The most conspicuous listed building in Tidmarsh is the 13th century half-timbered Greyhound Pub, which suffered a serious fire in 2005.

Another historic building is the Grade I listed, 12th century church, which is dedicated to St Laurence. The church is particularly notable for its Norman south doorway, "very rare 13th century polygonal apse" and 13th century lancet windows. The church was restored and modified in the 19th century. The old rectory dates from 1856.

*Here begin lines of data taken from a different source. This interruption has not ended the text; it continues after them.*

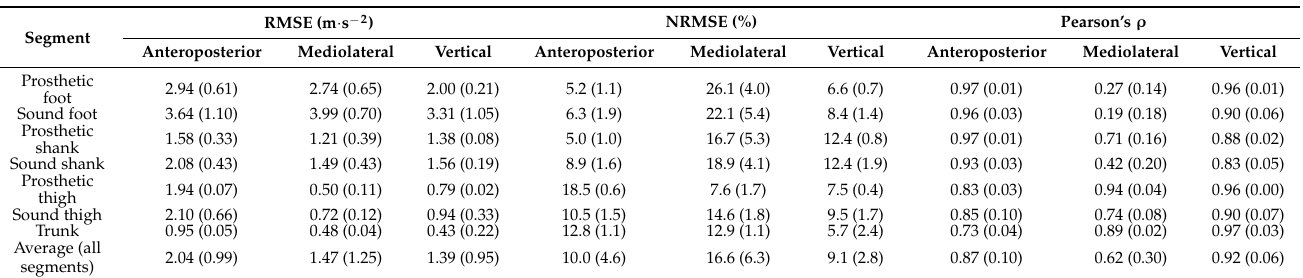
Table 2. Accuracy of segments’ center of mass accelerations estimated with MIMU compared to the optical motion capture reference in terms of root mean square error (RMSE), normalized RMSE and Pearson’s correlation coefficient ( ρ ). Means (standard deviations) over the considered stride cycles are reported.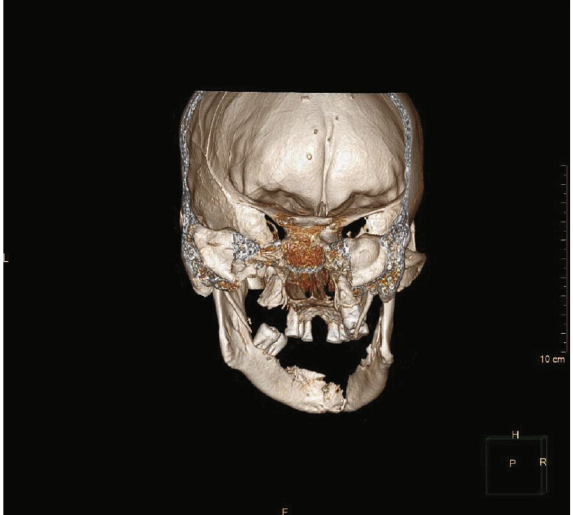
Figure 4: Lingual view of the same CT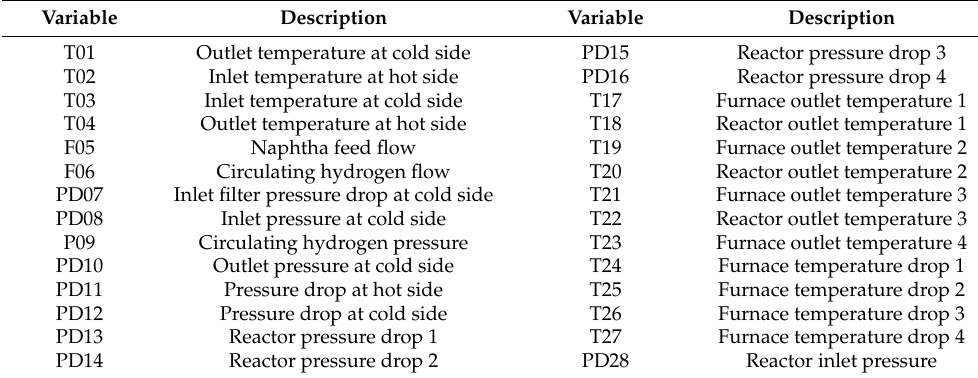
Table 4. Process variables in the continuous catalytic reforming unit.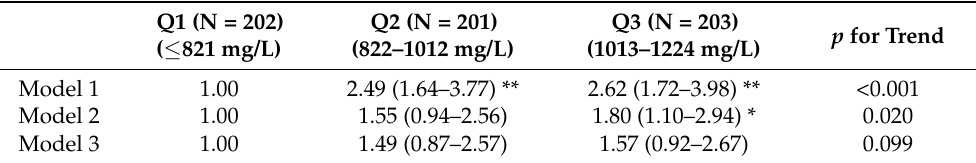
Table 3. Odds ratios of having NAFLD derived from multiple logistic regression analyses in tertiles of serum fetuin-A levels.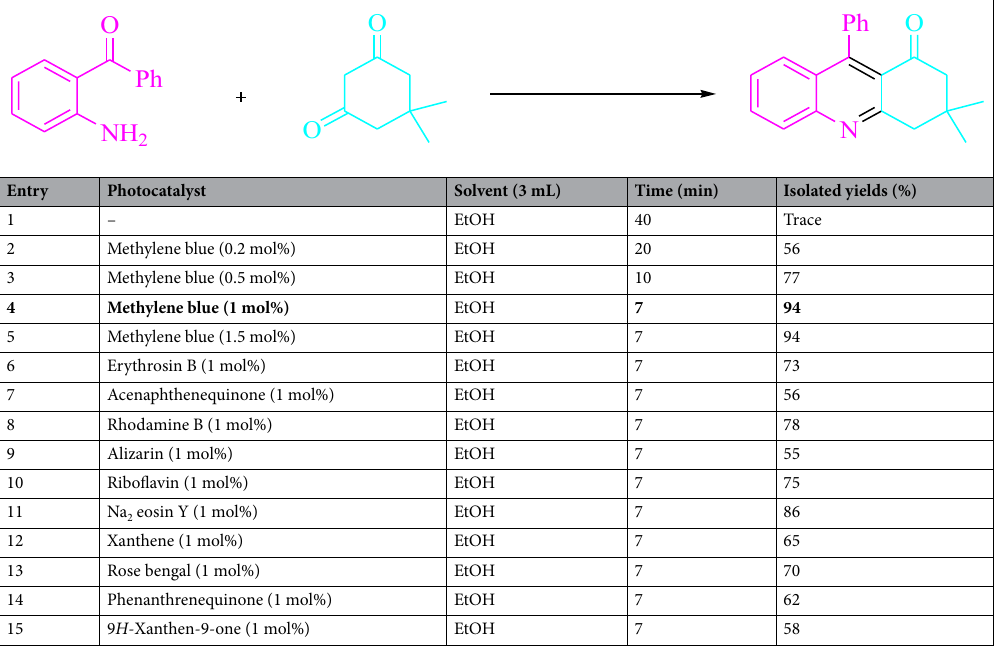
Table 1. Table of photocatalyst optimization for 3a production. Reaction conditions: At room temperature, 2-aminobenzophenone (1.0 mmol) and dimedone (1.5 mmol) in EtOH were used, along with a white LED (12 W) and a variety of photocatalysts. Significant values are in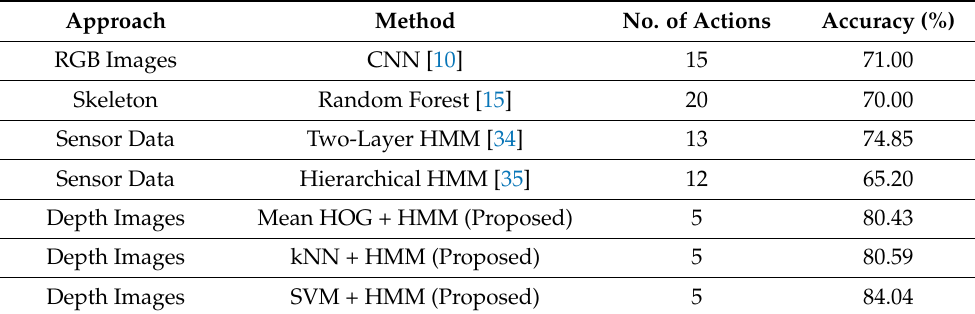
Table 8. Comparison of recognition accuracy between the proposed methods and those in previous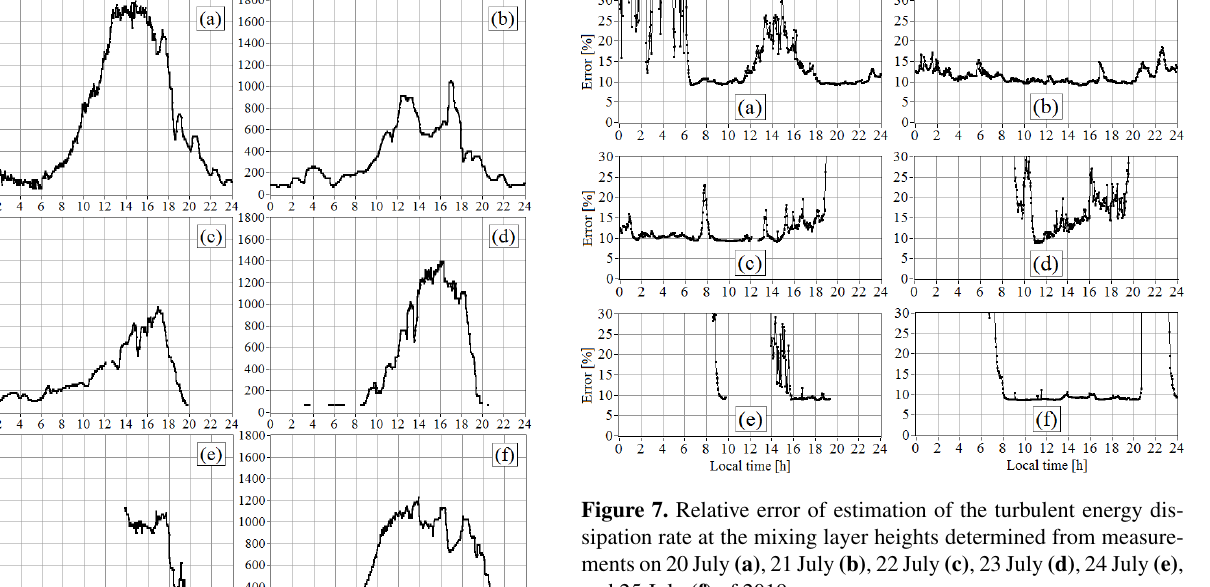
true dissipation rate) were calculated with the use of the dis- tributions of the dissipation rate ε(h k ,t n (cid:48) ) and the instru-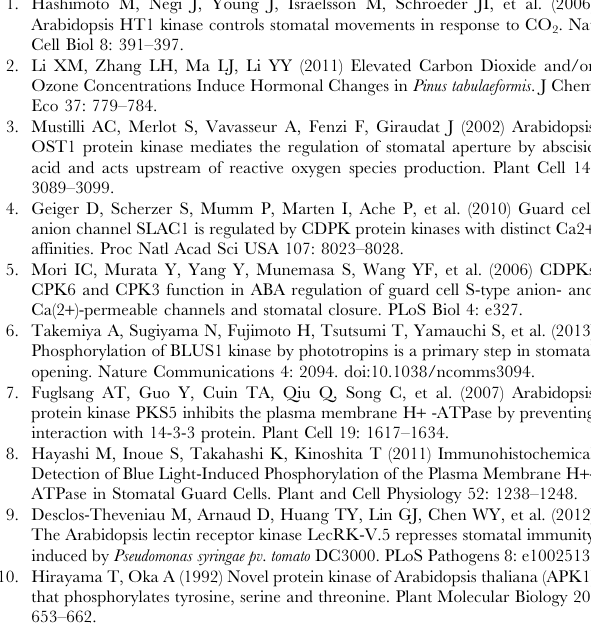
Figure S3 apk1b-1 and apk1b-2 are null mutants. cDNA was synthesised from RNA extracted from seedlings of the T-DNA disruption mutant apk1b-1 and apkb1-2 and Col-0 control and amplified with gene specific primers, for 35 cycles before electrophoresis. No wild-type APK1b transcript was amplified from either mutant. (TIF) Figure S4 Photosynthesis and intracellular CO 2 in apk1b-1 mutants. IRGA photosynthetic parameters measured by IRGA of leaves. A, C & E: Assimilation rate; B, D & F: intercellular CO 2 levels. A & B: Leaves of plants exposed to saturating light for 30 min, then exposed to darkness, arrow indicates when light was switched off. C & D: Leaves exposed to increasing light intensities ranging from 0 to 2000 m mol photon m 2 2 s 2 1 . E & F: Leaves of plants exposed to red light for 60 min, then exposed to blue and red light, arrow indicates when blue light is switched on. Error bars represent the standard errors. Values were statistically tested using unpaired t-tests and significant differences are indicated (** = p ,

Other notable buildings include the Grade II listed Round House and Mill House.

==Governance==
There are two tiers of local government covering Tidmarsh, at parish and unitary authority level: Tidmarsh with Sulham Parish Council and West Berkshire Council. The parish council is a grouped parish council, also covering the neighbouring parish of Sulham. Parish council meetings are generally held at Tidmarsh Village Hall.

==Demography==

2011 Published Statistics: Population, home ownership and extracts from Physical Environment, surveyed in 2005
| Output area | Homes owned outright | Owned with a loan | Socially rented | Privately rented | Other | km^{2} roads | km^{2} water | km^{2} domestic gardens | Usual residents | km^{2} |
|---|---|---|---|---|---|---|---|---|---|---|
| Civil parish | 83 | 81 | 2 | 35 | 5 | 0.130 | 0.071 | 0.171 | 501 | 7.02 |

==Notable people==

Notable residents include author Lytton Strachey (1880–1932) and painter Dora Carrington (1893–1932), who lived in the Mill House between 1917 and 1924, and mathematician John Pollard (born 1941). Carrington painted the Greyhound Pub sign in the village. Rex Partridge, renamed Ralph by the Bloomsbury set, also settled at Tidmarsh and formed a very 'Bloomsbury' trio with Lytton and Dora.